Text shown:

____

We know babies and children need to nap to renew themselves during the day, otherwise they are pretty cranky. The S.O. takes naps during his down time to recharge his body after hard physical work. My former almost-inlaws used to take daily naps together (followed by “high tea”) and seemed to be living a very long and healthy life. I often wondered if there was something to it, the siesta or riposo, where everything is shut down and a rest is taken during the hottest hours of the day.
Excepting those naps taken during times of illness, I have napped so rarely that I actually can remember specific ones and have my own “hall of fame” of naps. I often wonder if this inability to take any downtime on weekends to rest is in part due to memories of my father on Sunday afternoons, where he would be listening to classical music and falling asleep on the living room couch. We were then expected to keep quiet and tiptoe around him during the weekend, lest we disrupt the nap and end up with a very moody father, which nobody particularly was interested in having happen. (OK, seems we can blame just about anything on our childhood if we want)…
The handful of Blissful Nap Memories that stand out for me: Drowsing on a summer afternoon to the distant drone of a lawnmower and the scent of newly cut grass. Drifting off to the whine of cicadas and a warm breeze. Falling asleep on the sand to the lull of the waves. Curled up on the bed with a baby who just finished nursing, the buzz of their breath like a bee, the sweet clean smell, the slight dampness of their skin as we both dropped into slumber. Napping on the couch on a bright winter afternoon – this particular couch situated beneath a large picture window facing southwest, the room heated by the afternoon sun. I dubbed that couch “The Sun Couch”. The Sun Couch must be twenty years old by now and has been moved to a multitude of homes since.

____

Given entries:
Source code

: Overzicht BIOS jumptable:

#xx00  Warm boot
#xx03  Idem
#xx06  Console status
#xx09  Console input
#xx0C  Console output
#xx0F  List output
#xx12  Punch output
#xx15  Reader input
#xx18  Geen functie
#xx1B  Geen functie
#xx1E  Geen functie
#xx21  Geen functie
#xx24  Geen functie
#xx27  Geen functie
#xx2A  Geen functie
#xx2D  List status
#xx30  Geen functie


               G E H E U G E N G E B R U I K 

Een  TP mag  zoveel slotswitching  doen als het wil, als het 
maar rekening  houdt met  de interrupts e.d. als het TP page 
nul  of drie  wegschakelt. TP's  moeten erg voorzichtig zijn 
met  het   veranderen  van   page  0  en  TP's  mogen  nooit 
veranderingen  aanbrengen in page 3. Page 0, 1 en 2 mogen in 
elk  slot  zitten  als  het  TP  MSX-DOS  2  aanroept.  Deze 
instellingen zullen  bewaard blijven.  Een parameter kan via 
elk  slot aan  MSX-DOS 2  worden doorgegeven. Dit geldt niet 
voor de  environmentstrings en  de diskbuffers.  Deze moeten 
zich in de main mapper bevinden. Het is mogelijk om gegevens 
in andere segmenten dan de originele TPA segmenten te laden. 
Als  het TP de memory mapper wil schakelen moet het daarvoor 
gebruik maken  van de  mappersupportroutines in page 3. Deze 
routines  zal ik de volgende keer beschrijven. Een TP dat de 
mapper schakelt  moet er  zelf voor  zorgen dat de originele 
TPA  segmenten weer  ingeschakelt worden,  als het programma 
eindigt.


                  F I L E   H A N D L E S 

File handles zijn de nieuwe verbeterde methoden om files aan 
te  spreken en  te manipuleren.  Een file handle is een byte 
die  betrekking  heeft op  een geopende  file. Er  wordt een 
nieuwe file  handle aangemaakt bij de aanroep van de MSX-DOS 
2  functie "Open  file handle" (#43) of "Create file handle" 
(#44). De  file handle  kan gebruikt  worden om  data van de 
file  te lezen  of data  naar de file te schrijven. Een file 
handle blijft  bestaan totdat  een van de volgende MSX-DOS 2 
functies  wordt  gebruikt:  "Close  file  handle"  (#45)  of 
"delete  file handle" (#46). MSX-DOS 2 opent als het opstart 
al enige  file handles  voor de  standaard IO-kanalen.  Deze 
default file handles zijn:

____

Task instructions:
A. In the text about naps, what name was given to the couch that sat beneath the large picture window?
B. Convert everything in the listing from the line containing "G E H E U G E N G E B R U I K" down through the end of the listing into a JSON list of strings, one string per line, with blank lines left out.

Answers given:
A. "The Sun Couch"

B.
[
  "               G E H E U G E N G E B R U I K ",
  "Een  TP mag  zoveel slotswitching  doen als het wil, als het ",
  "maar rekening  houdt met  de interrupts e.d. als het TP page ",
  "nul  of drie  wegschakelt. TP's  moeten erg voorzichtig zijn ",
  "met  het   veranderen  van   page  0  en  TP's  mogen  nooit ",
  "veranderingen  aanbrengen in page 3. Page 0, 1 en 2 mogen in ",
  "elk  slot  zitten  als  het  TP  MSX-DOS  2  aanroept.  Deze ",
  "instellingen zullen  bewaard blijven.  Een parameter kan via ",
  "elk  slot aan  MSX-DOS 2  worden doorgegeven. Dit geldt niet ",
  "voor de  environmentstrings en  de diskbuffers.  Deze moeten ",
  "zich in de main mapper bevinden. Het is mogelijk om gegevens ",
  "in andere segmenten dan de originele TPA segmenten te laden. ",
  "Als  het TP de memory mapper wil schakelen moet het daarvoor ",
  "gebruik maken  van de  mappersupportroutines in page 3. Deze ",
  "routines  zal ik de volgende keer beschrijven. Een TP dat de ",
  "mapper schakelt  moet er  zelf voor  zorgen dat de originele ",
  "TPA  segmenten weer  ingeschakelt worden,  als het programma ",
  "eindigt.",
  "                  F I L E   H A N D L E S ",
  "File handles zijn de nieuwe verbeterde methoden om files aan ",
  "te  spreken en  te manipuleren.  Een file handle is een byte ",
  "die  betrekking  heeft op  een geopende  file. Er  wordt een ",
  "nieuwe file  handle aangemaakt bij de aanroep van de MSX-DOS ",
  "2  functie \"Open  file handle\" (#43) of \"Create file handle\" ",
  "(#44). De  file handle  kan gebruikt  worden om  data van de ",
  "file  te lezen  of data  naar de file te schrijven. Een file ",
  "handle blijft  bestaan totdat  een van de volgende MSX-DOS 2 ",
  "functies  wordt  gebruikt:  \"Close  file  handle\"  (#45)  of ",
  "\"delete  file handle\" (#46). MSX-DOS 2 opent als het opstart ",
  "al enige  file handles  voor de  standaard IO-kanalen.  Deze ",
  "default file handles zijn:"
]